From time to time people ask about the reasons PortAudio is implemented the way it is on Windows. This page doesn't try to answer that question, but it does outline some of the non-obvious issues and provides links to more information. Please contribute if you know something that isn't here.

Note that the titles of articles are used as the link text, so if there's a broken link you can try googling for the text in the link name.

For a user-level view of WDM and kernel mixer issues check out the Windows Driver Model section of thisPC Notes column of Sound on Sound magazine.

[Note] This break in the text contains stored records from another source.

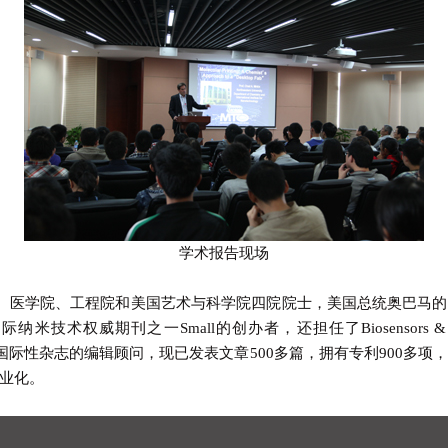
学术报告现场
国科学院、医学院、工程院和美国艺术与科学院四院院士，美国总统奥巴
刊之一Small的创办者，还担任了Biosensors & Bioelectronic
r.等超过20个国际性杂志的编辑顾问，现已发表文章500多篇，拥有专利900多项，同
业化。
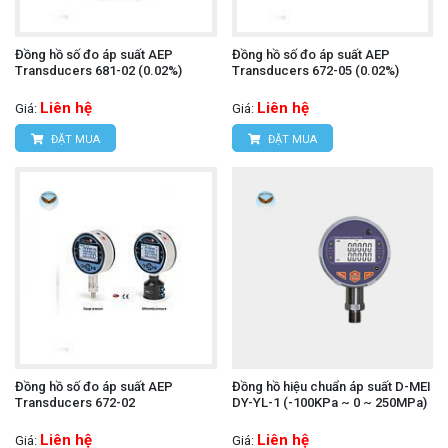
Đồng hồ số đo áp suất AEP
Đồng hồ số đo áp suất AEP
Transducers 681-02 (0.02%)
Transducers 672-05 (0.02%)
Liên hệ
Liên hệ
Giá:
Giá:
ĐẶT MUA
ĐẶT MUA
Đồng hồ số đo áp suất AEP
Đồng hồ hiệu chuẩn áp suất D-MEI
Transducers 672-02
DY-YL-1 (-100KPa ~ 0 ~ 250MPa)
Liên hệ
Liên hệ
Giá:
Giá:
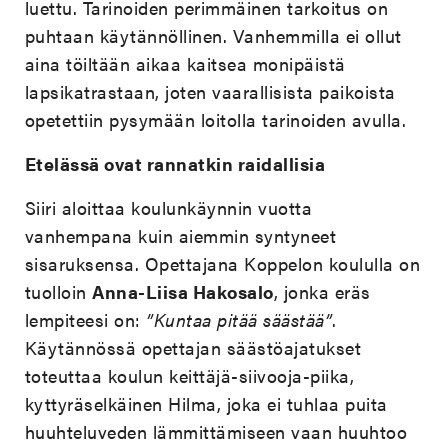
luettu. Tarinoiden perimmäinen tarkoitus on
puhtaan käytännöllinen. Vanhemmilla ei ollut
aina töiltään aikaa kaitsea monipäistä
lapsikatrastaan, joten vaarallisista paikoista
opetettiin pysymään loitolla tarinoiden avulla.
Etelässä ovat rannatkin raidallisia
Siiri aloittaa koulunkäynnin vuotta
vanhempana kuin aiemmin syntyneet
sisaruksensa. Opettajana Koppelon koululla on
tuolloin
Anna-Liisa Hakosalo
, jonka eräs
lempiteesi on:
”Kuntaa pitää säästää”
.
Käytännössä opettajan säästöajatukset
toteuttaa koulun keittäjä-siivooja-piika,
kyttyräselkäinen Hilma, joka ei tuhlaa puita
huuhteluveden lämmittämiseen vaan huuhtoo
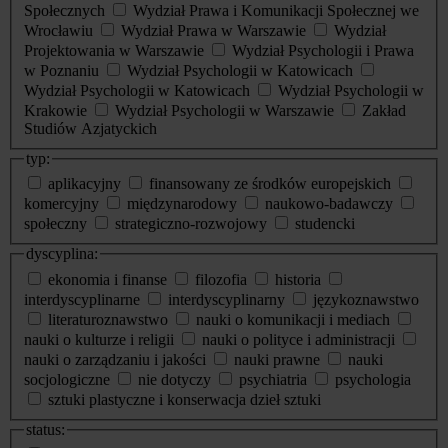
Społecznych
Wydział Prawa i Komunikacji Społecznej we
Wrocławiu
Wydział Prawa w Warszawie
Wydział
Projektowania w Warszawie
Wydział Psychologii i Prawa
w Poznaniu
Wydział Psychologii w Katowicach
Wydział Psychologii w Katowicach
Wydział Psychologii w
Krakowie
Wydział Psychologii w Warszawie
Zakład
Studiów Azjatyckich
typ:
aplikacyjny
finansowany ze środków europejskich
komercyjny
międzynarodowy
naukowo-badawczy
społeczny
strategiczno-rozwojowy
studencki
dyscyplina:
ekonomia i finanse
filozofia
historia
interdyscyplinarne
interdyscyplinarny
językoznawstwo
literaturoznawstwo
nauki o komunikacji i mediach
nauki o kulturze i religii
nauki o polityce i administracji
nauki o zarządzaniu i jakości
nauki prawne
nauki
socjologiczne
nie dotyczy
psychiatria
psychologia
sztuki plastyczne i konserwacja dzieł sztuki
status:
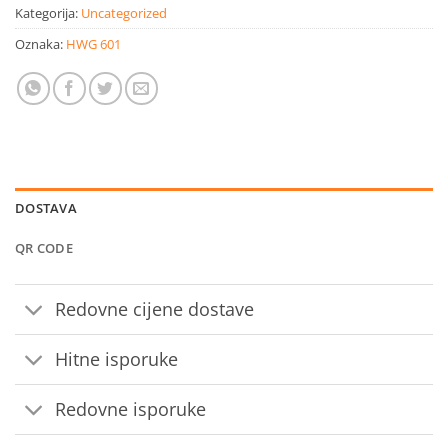
Kategorija:
Uncategorized
Oznaka:
HWG 601
DOSTAVA
QR CODE
Redovne cijene dostave
Hitne isporuke
Redovne isporuke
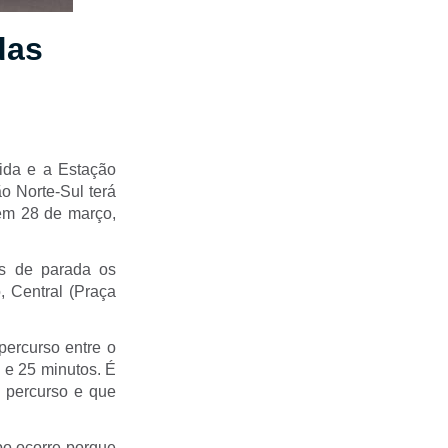
das
ida e a Estação
ão Norte-Sul terá
em 28 de março,
os de parada os
, Central (Praça
percurso entre o
 e 25 minutos. É
 percurso e que
po ocorre porque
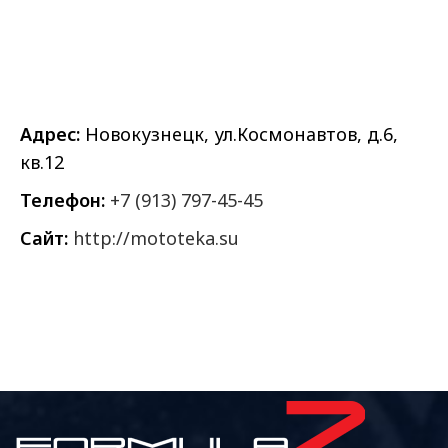
Адрес:
Новокузнецк, ул.Космонавтов, д.6,
кв.12
Телефон:
+7 (913) 797-45-45
Сайт:
http://mototeka.su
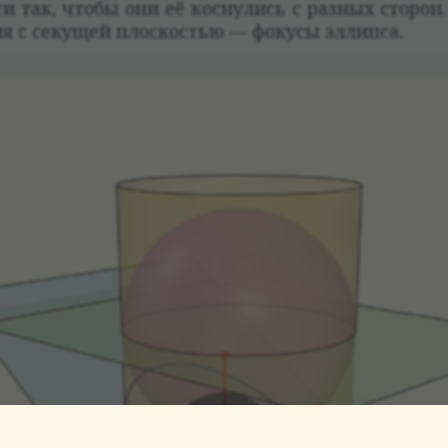
ти так, чтобы они её кос­ну­лись с раз­ных сто­рон
ния с секущей плос­ко­стью — фокусы эллипса.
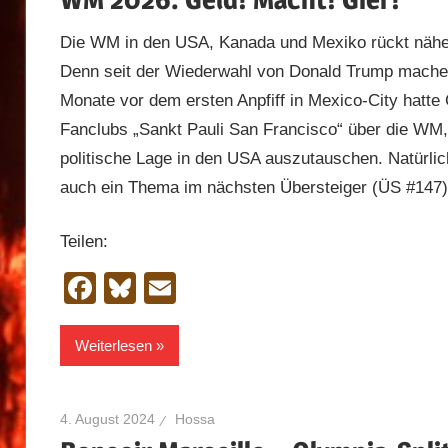
Die WM in den USA, Kanada und Mexiko rückt näher 
Denn seit der Wiederwahl von Donald Trump machen
Monate vor dem ersten Anpfiff in Mexico-City hatte
Fanclubs „Sankt Pauli San Francisco“ über die WM, d
politische Lage in den USA auszutauschen. Natürl
auch ein Thema im nächsten Übersteiger (ÜS #147)
Teilen:
Facebook
Bluesky
Email
Weiterlesen
4. August 2024
Hossa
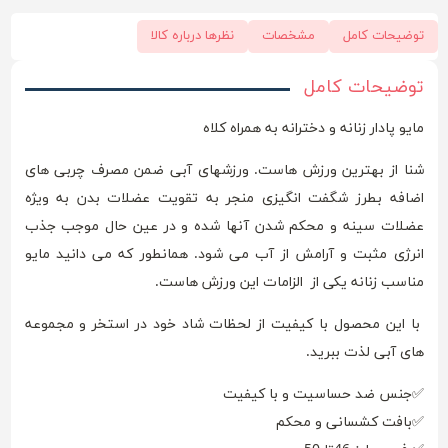
توضیحات کامل
مشخصات
نظرها درباره کالا
توضیحات کامل
مایو پادار زنانه و دخترانه به همراه کلاه
شنا از بهترین ورزش هاست. ورزشهای آبی ضمن مصرف چربی های
اضافه بطرز شگفت انگیزی منجر به تقویت عضلات بدن به ویژه
عضلات سینه و محکم شدن آنها شده و در عین حال موجب جذب
انرژی مثبت و آرامش از آب می شود. همانطور که می دانید مایو
مناسب زنانه یکی از الزامات این ورزش هاست.
با این محصول با کیفیت از لحظات شاد خود در استخر و مجموعه
های آبی لذت ببرید.
✅جنس ضد حساسیت و با کیفیت
✅بافت کشسانی و محکم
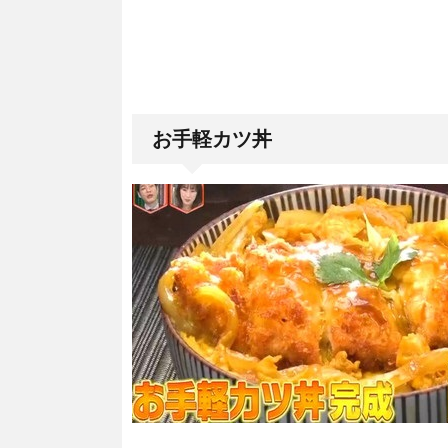
お手軽カツ丼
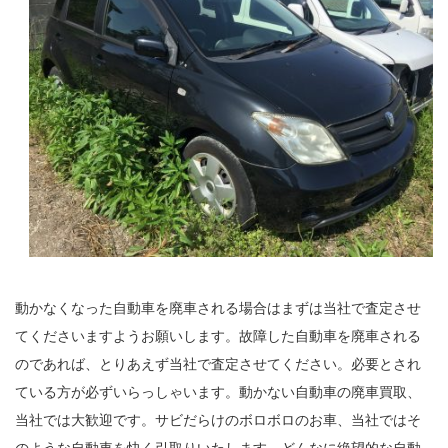
動かなくなった自動車を廃車される場合はまずは当社で査定させ
てくださいますようお願いします。故障した自動車を廃車される
のであれば、とりあえず当社で査定させてください。必要とされ
ている方が必ずいらっしゃいます。動かない自動車の廃車買取、
当社では大歓迎です。サビだらけのボロボロのお車、当社ではそ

There is a nice discussion of changes to the Windows Audio Architecture under Vista Creative Labs description of Vista audio architecture. This is a good place to start as it reviews the architecture under Windows XP also. Although PortAudio needs to run on more than just the latest versions on Windows, Microsoft's Audio Device Technologies for Windows page has lots of information about current generation systems. See also the white paper Microsoft Device Driver Interface for HD Audio

Microsoft's overview of WAVE_FORMAT_EXTENSIBLE Multiple Channel Audio Data and WAVE Files is especially relevant for multichannel and high-bit-depth support. See also The evolution of a data structure - the WAVEFORMAT

WDM is the driver model for Windows audio device drivers in current versions of Windows. API's like WMME, DirectSound? and WASAPI are implemented on top of WDM/KS (Kernel Streaming) but you can also talk to WDM directly from user space. WDM Audio Architecture: Basic Concepts

PortAudio provides a (mostly working) WDM/KS implementation, but it also uses some WDM facilities to query driver channel count in the DirectSound? and WMME versions (since the Kernel Mixer will usually return ((short)-1) as the number of supported channels rather than what the driver reports.

Our WASAPI version doesn't work too well because of a bug in Vista: Exclusive mode event-driven render across WOW64 is broken in Vista RTM. All event-driven capture is broken in Vista RTM.